Soho has gone more upmarket, but also more bland in recent years, with chains and members-only clubs replacing sex shops and clip joints.
Many people may see this as progress, but the area is losing its identity. In November, the internationally famous Madame Jojo's nightclub had its licence revoked, apparently because of a violent fight outside the venue. But the venue had been earmarked for redevelopment, and many saw the closure of the burlesque bar as part of a drive to gentrify the area.
The Yard, a gay bar that for years has occupied a prime site with a courtyard on Rupert Street, faces being covered over and turned into a restaurant and flats. The bar's owners said: "The new restaurant and flats would be sold to the highest bidder and another generic big brand name would replace this magical getaway within the bustling streets of Soho."
Denmark Street, lined with music shops, faces becoming a street lined with upmarket apartments. Known as Tin Pan Alley, Denmark Street was at the centre of Britain's popular music explosion in the 50s and 60s.
The new Crossrail station at Tottenham Court Road will bring with it shiny, characterless chain stores, and drive up rents so that independent shopkeepers may be forced out.
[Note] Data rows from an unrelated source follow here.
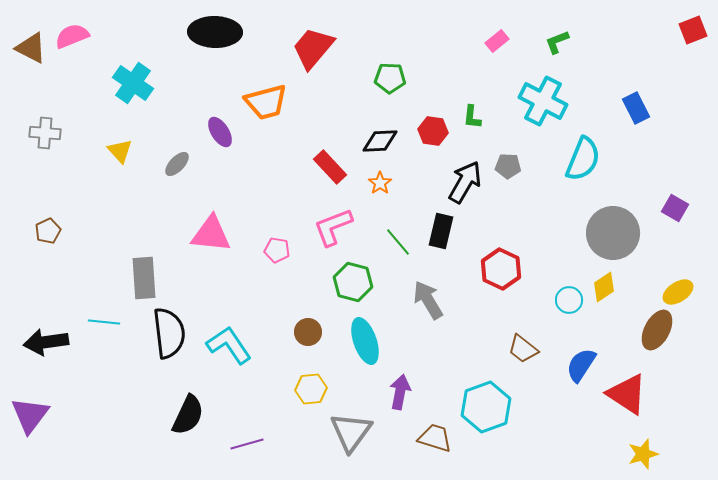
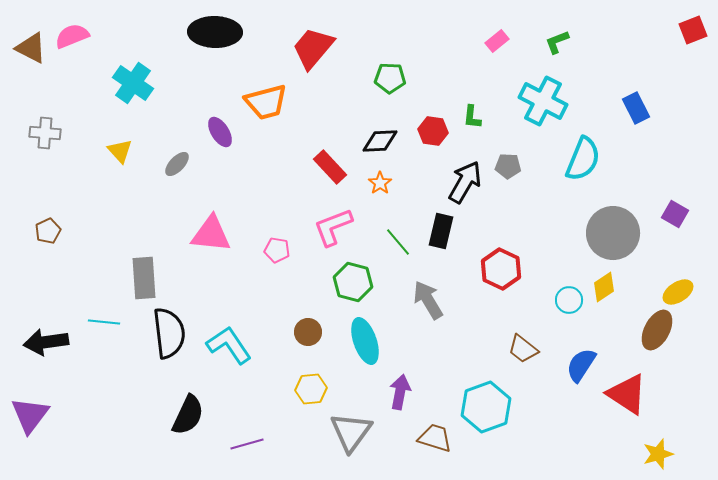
purple square at (675, 208): moved 6 px down
yellow star at (643, 454): moved 15 px right
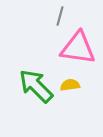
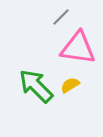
gray line: moved 1 px right, 1 px down; rotated 30 degrees clockwise
yellow semicircle: rotated 24 degrees counterclockwise
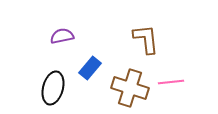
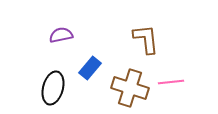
purple semicircle: moved 1 px left, 1 px up
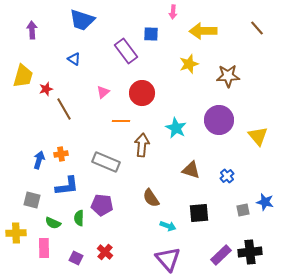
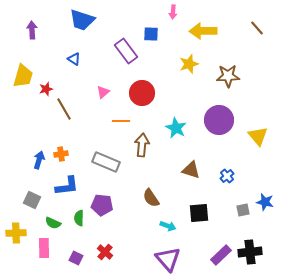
gray square at (32, 200): rotated 12 degrees clockwise
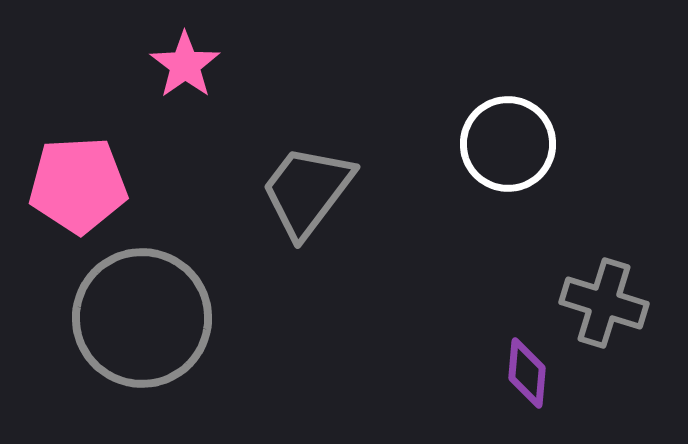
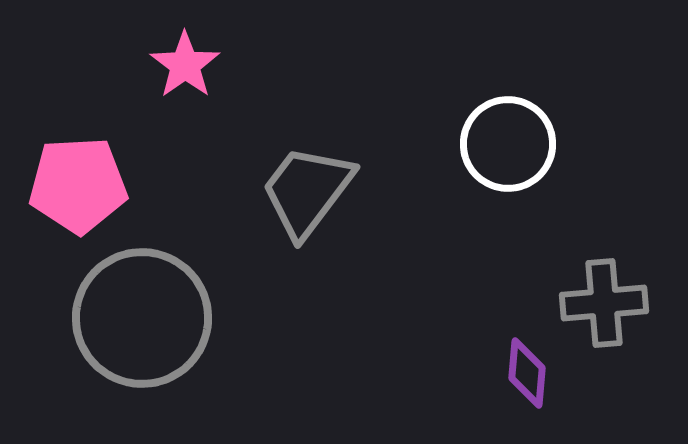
gray cross: rotated 22 degrees counterclockwise
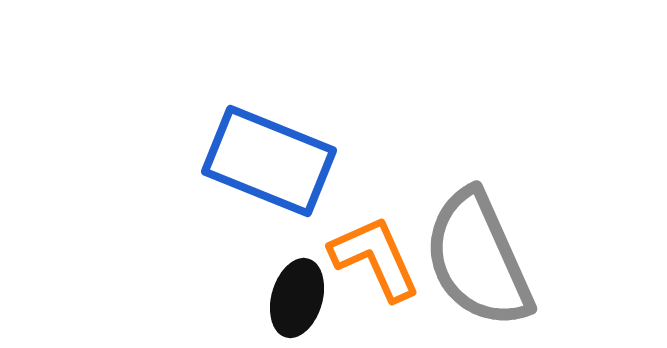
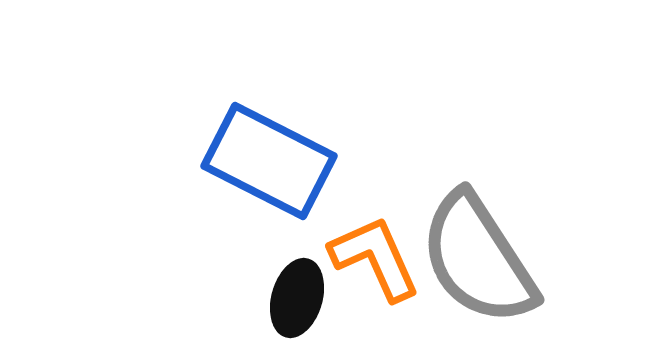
blue rectangle: rotated 5 degrees clockwise
gray semicircle: rotated 9 degrees counterclockwise
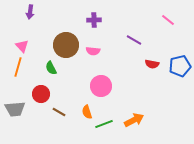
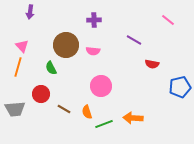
blue pentagon: moved 21 px down
brown line: moved 5 px right, 3 px up
orange arrow: moved 1 px left, 2 px up; rotated 150 degrees counterclockwise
Curzon Soho, one of London's flagship arthouse cinemas, may be knocked down to make way for the Crossrail 2 development, according to reports.
But perhaps the tide is turning. Save Soho – a campaign group fronted by Stephen Fry and supported by celebrities such as Benedict Cumberbatch, Idris Elba and Eddie Izzard – has raised the profile of the issue, calling on Boris Johnson to pledge support for the area's night life and prevent any further closures.
The Mayor has given Save Soho his backing, saying: "People from all over the world come to Soho to enjoy its unique character and history – its performing arts and live music, its gay and transgender scene and nightclubs"
Tim Arnold, singer and campaigner for the preservation of Soho, told the Evening Standard: "The kind of people who can afford luxury apartments don't add anything to the character of the area. Soho needs to be an inclusive place, not exclusive. What we're worried about is if the intermingling of the different classes and income groups stops. That would end the spirit of Soho as we know it."